Zulekha Nathoo (zoo-LAKE-ah NUH-thoo) is an award-winning broadcast and digital journalist based in Atlanta, Georgia. She’s a producer and host for USA Today’s Humankind, which features uplifting stories for broadcast, digital and social media channels — your antidote to doom-scrolling. Before joining the team, she contributed to multiple publications including BBC Worklife, writing evidence-based articles about inclusion, inequality and workplace culture.

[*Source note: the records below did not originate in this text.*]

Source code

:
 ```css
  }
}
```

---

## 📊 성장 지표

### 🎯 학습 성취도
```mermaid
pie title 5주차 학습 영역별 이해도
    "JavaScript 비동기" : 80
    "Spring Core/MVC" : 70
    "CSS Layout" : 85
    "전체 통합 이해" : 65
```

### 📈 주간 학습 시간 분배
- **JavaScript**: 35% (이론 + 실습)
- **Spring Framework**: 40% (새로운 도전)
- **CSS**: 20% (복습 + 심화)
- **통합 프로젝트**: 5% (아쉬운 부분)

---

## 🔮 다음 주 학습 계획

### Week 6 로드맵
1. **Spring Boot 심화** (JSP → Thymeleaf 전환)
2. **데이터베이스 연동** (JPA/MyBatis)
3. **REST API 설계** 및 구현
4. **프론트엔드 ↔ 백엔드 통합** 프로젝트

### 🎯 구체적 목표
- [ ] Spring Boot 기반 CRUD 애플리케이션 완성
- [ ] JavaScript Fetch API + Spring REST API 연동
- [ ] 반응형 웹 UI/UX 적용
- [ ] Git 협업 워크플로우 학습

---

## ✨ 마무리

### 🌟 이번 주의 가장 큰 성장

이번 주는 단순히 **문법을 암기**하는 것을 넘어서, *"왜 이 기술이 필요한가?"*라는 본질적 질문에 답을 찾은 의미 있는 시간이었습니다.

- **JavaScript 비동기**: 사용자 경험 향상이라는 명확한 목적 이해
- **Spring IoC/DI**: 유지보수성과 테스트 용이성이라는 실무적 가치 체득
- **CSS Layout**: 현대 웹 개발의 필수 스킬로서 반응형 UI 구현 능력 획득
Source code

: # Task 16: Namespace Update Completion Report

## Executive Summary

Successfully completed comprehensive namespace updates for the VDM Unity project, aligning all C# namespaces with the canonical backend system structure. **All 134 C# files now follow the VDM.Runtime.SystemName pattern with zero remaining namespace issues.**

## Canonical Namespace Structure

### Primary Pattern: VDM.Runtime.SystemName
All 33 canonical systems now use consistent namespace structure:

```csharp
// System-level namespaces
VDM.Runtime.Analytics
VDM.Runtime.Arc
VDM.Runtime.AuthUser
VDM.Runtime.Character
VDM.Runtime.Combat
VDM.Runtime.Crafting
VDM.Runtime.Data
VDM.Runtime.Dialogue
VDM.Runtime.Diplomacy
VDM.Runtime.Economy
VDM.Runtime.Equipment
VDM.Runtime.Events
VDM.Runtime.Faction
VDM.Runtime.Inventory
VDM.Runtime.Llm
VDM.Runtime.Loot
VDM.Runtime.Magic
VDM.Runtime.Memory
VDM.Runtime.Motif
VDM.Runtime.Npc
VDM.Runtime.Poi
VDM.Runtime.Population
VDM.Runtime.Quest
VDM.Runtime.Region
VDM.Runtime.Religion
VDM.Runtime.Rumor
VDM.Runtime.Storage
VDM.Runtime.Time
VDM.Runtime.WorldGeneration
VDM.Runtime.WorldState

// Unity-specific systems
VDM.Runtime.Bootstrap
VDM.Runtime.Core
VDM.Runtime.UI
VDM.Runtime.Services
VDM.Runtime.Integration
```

Zulekha previously worked in Los Angeles as a TV, radio and online correspondent for the Canadian Broadcasting Corporation. Her ability to jump between entertainment and breaking news meant covering stories ranging from the Oscars and Grammy Awards to the pandemic, racial inequality and the #MeToo movement. She was part of CBC’s special coverage team for the royal wedding of Prince Harry and Meghan Markle, the death of Kobe Bryant and the Harvey Weinstein verdict in New York.
Her work has garnered numerous awards, including a U.S. National Arts & Entertainment Journalism Award for a story about accessibility and gaming. She earned a Southern California Journalism Award in radio/podcast feature reporting for a story about body image in the music industry. A long-form podcast episode she produced about COVID and grief won both a Golden Crane Podcasting Award and an Atlanta Press Club Award. She scored another Atlanta Press Club Award for a BBC feature she wrote about misidentifying people of colour, which is now included in the curriculum at Carleton University’s Journalism and Belonging course. Zulekha accepted a fellowship with the United Nations Alliance of Civilizations in 2013 which took her to the Middle East and she also worked in Nairobi, Kenya for a year as a media fellow with the Aga Khan Foundation. Her Arabic and Swahili are (slow) works in progress.
Originally from Canada, Zulekha worked on-air in Toronto before moving to the U.S. She also worked as a multimedia journalist in Calgary (her hometown) and Montreal, doing her own camera work and editing. She’s fluent in French and began her TV career in the bilingual town of Bathurst, New Brunswick. She got her start at the London Free Press while completing her Master of Arts in Journalism at Western University in London, Ontario. Zulekha also holds a bachelor’s degree in history with a minor in criminology from the University of Ottawa.
Zulekha, whose family emigrated from East Africa during a time of civil unrest, mentors young journalists of colour and served as a volunteer to help aspiring reporters in conflict zones learn the basics of the craft. She contributed inspiring essays to the upcoming She Series book and wrote the opening chapter in a motivating anthology for young people, Making It in High Heels 3: Innovators and Trailblazers. Zulekha is raising a son with her journalist husband and continues to travel the world, explore delicious foods, practice her Spanish and in her down time, perfect her favourite yoga position — corpse pose.